Klager verbleef in het kader van zijn extramurale fase in de Forensisch Psychiatrische Afdeling (FPA) Den Dolder. Uit de stukken blijkt dat er op 9 oktober 2024 vanuit de FPA is besloten om klagers behandeling te beëindigen. Verweerder heeft vervolgens – op advies van de directeur van de inrichting – beslist om klagers extramurale fase te beëindigen, omdat klager met zijn gedrag de voorwaarden voor een extramurale plaatsing zou hebben geschonden. 

De wet- en regelgeving

Op grond van artikel 44m, eerste lid, van de Penitentiaire maatregel kan de selectiefunctionaris, wanneer een gedetineerde niet of niet meer in staat of bereid is deel te nemen aan de laatste fase buiten de inrichting dan wel te voldoen aan de daaraan verbonden voorwaarden, op de grondslag van een advies van de directeur de gedetineerde terugplaatsen in de inrichting.

Op grond van het tweede lid van dat artikel wint de directeur, alvorens te adviseren aan de selectiefunctionaris, het oordeel in van het college van burgemeester en wethouders en de trajectcoördinator.

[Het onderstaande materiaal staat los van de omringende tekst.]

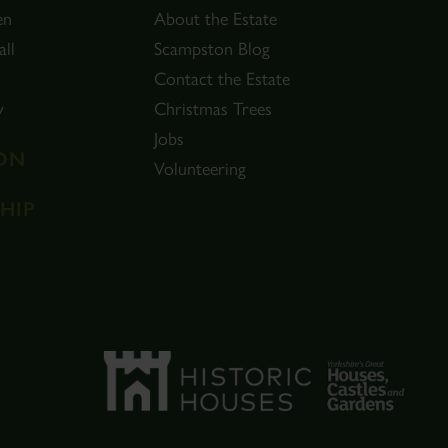
en
About the Estate
ll
Scampston Blog
Contact the Estate
y
Christmas Trees
Jobs
ON
Volunteering
HIP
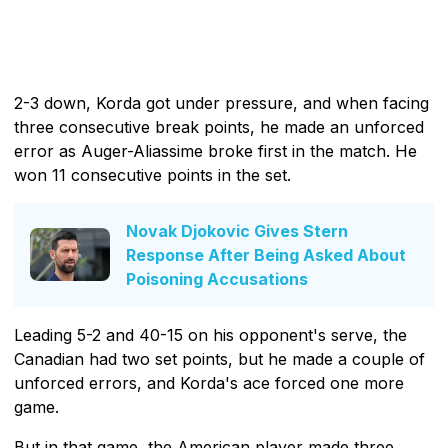
2-3 down, Korda got under pressure, and when facing
three consecutive break points, he made an unforced
error as Auger-Aliassime broke first in the match. He
won 11 consecutive points in the set.
Novak Djokovic Gives Stern
Response After Being Asked About
Poisoning Accusations
Leading 5-2 and 40-15 on his opponent's serve, the
Canadian had two set points, but he made a couple of
unforced errors, and Korda's ace forced one more
game.
But in that game, the American player made three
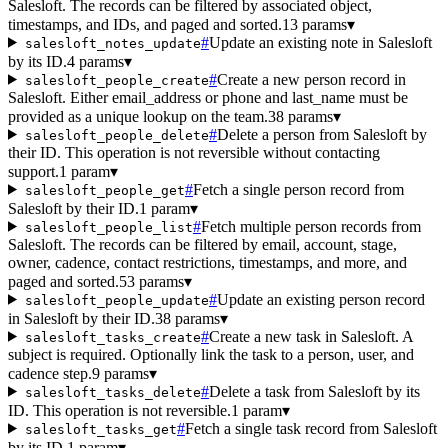
Salesloft. The records can be filtered by associated object,
timestamps, and IDs, and paged and sorted.
13 params
▾
#
Update an existing note in Salesloft
salesloft_notes_update
by its ID.
4 params
▾
#
Create a new person record in
salesloft_people_create
Salesloft. Either email_address or phone and last_name must be
provided as a unique lookup on the team.
38 params
▾
#
Delete a person from Salesloft by
salesloft_people_delete
their ID. This operation is not reversible without contacting
support.
1 param
▾
#
Fetch a single person record from
salesloft_people_get
Salesloft by their ID.
1 param
▾
#
Fetch multiple person records from
salesloft_people_list
Salesloft. The records can be filtered by email, account, stage,
owner, cadence, contact restrictions, timestamps, and more, and
paged and sorted.
53 params
▾
#
Update an existing person record
salesloft_people_update
in Salesloft by their ID.
38 params
▾
#
Create a new task in Salesloft. A
salesloft_tasks_create
subject is required. Optionally link the task to a person, user, and
cadence step.
9 params
▾
#
Delete a task from Salesloft by its
salesloft_tasks_delete
ID. This operation is not reversible.
1 param
▾
#
Fetch a single task record from Salesloft
salesloft_tasks_get
by its ID.
1 param
▾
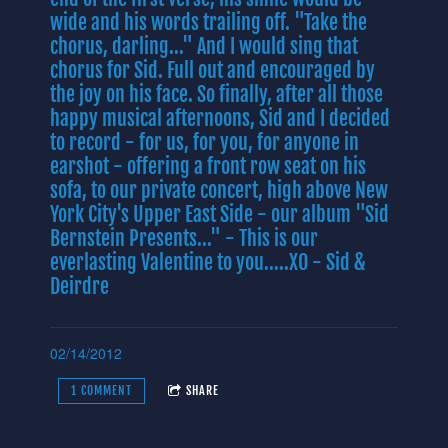
wide and his words trailing off. "Take the
chorus, darling..." And I would sing that
chorus for Sid. Full out and encouraged by
the joy on his face. So finally, after all those
happy musical afternoons, Sid and I decided
to record - for us, for you, for anyone in
earshot - offering a front row seat on his
sofa, to our private concert, high above New
York City's Upper East Side - our album "Sid
Bernstein Presents..." - This is our
everlasting Valentine to you.....XO - Sid &
Deirdre
02/14/2012
1 COMMENT
SHARE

De inhoudelijke beoordeling

Allereerst geldt dat voor zover klager stelt dat hij ten onrechte niet in de gelegenheid is gesteld om zijn bezwaar mondeling toe te lichten, dit op grond van wet- of regelgeving niet verplicht is.

Klager voert in beroep – kort gezegd – aan dat hij van meet af aan ontkent spice te hebben gebruikt en dat dit door de resultaten van het laboratoriumonderzoek is bevestigd. Daarnaast geeft klager aan dat hij in staat was (en is) en bereid was (en is) om deel te nemen aan de extramurale fase van de ISD-maatregel en dat hij aan alle voorwaarden voldeed.

Los van het antwoord op de vraag of klager spice heeft gebruikt, volgt uit de stukken dat er door het personeel van de FPA is opgemerkt dat klager in ieder geval onder invloed overkwam door in de nacht over de gangen te lopen en vanwege zijn manier van communiceren. Verder volgt uit de beslissing op bezwaar dat de aldaar werkzame psycholoog nog bij klagers casemanager heeft toegelicht waarom de kliniek de behandelrelatie met klager stop heeft gezet. Zo heeft klager zich vanaf het begin van de behandeling afwerend opgesteld en waren er vermoedens van middelengebruik.

De beroepscommissie is gelet op het voorgaande van oordeel dat de beslissing van het gespecialiseerde personeel van de FPA (om de behandeling te beëindigen) goed te volgen is. In het verlengde daarvan is ook de beslissing van verweerder om klagers extramurale fase te beëindigen goed te volgen.

Voor zover klagers raadsvrouw stelt dat het onduidelijk is of de directeur – alvorens te adviseren – informatie heeft ingewonnen bij het gemeentebestuur en de reclassering, geldt dat voor de beroepscommissie van beslissende betekenis is dat er in dit geval vanuit de FPA te kennen is gegeven dat de behandeling wordt stopgezet.  Het personeel van de FPA heeft immers het beste zicht op de toestand van klager en kan op grond daarvan een goed oordeel geven over de effecten van een eventuele terugplaatsing in de inrichting (vergelijk RSJ 27 augustus 2012, 12/1766/GB).

Gelet op het voorgaande en bij afweging van alle in aanmerking komende belangen, kan de bestreden beslissing niet als onredelijk of onbillijk worden aangemerkt. De beroepscommissie zal het beroep daarom ongegrond verklaren.

 

3. De uitspraak

De beroepscommissie verklaart het beroep ongegrond.

 

Deze uitspraak is op 7 april 2025 gedaan door de beroepscommissie, bestaande uit mr. A. Jongsma, voorzitter, mr. F.H.J. van Gaal en mr. F. Sieders, leden, bijgestaan door mr. M. Olde Keizer, secretaris.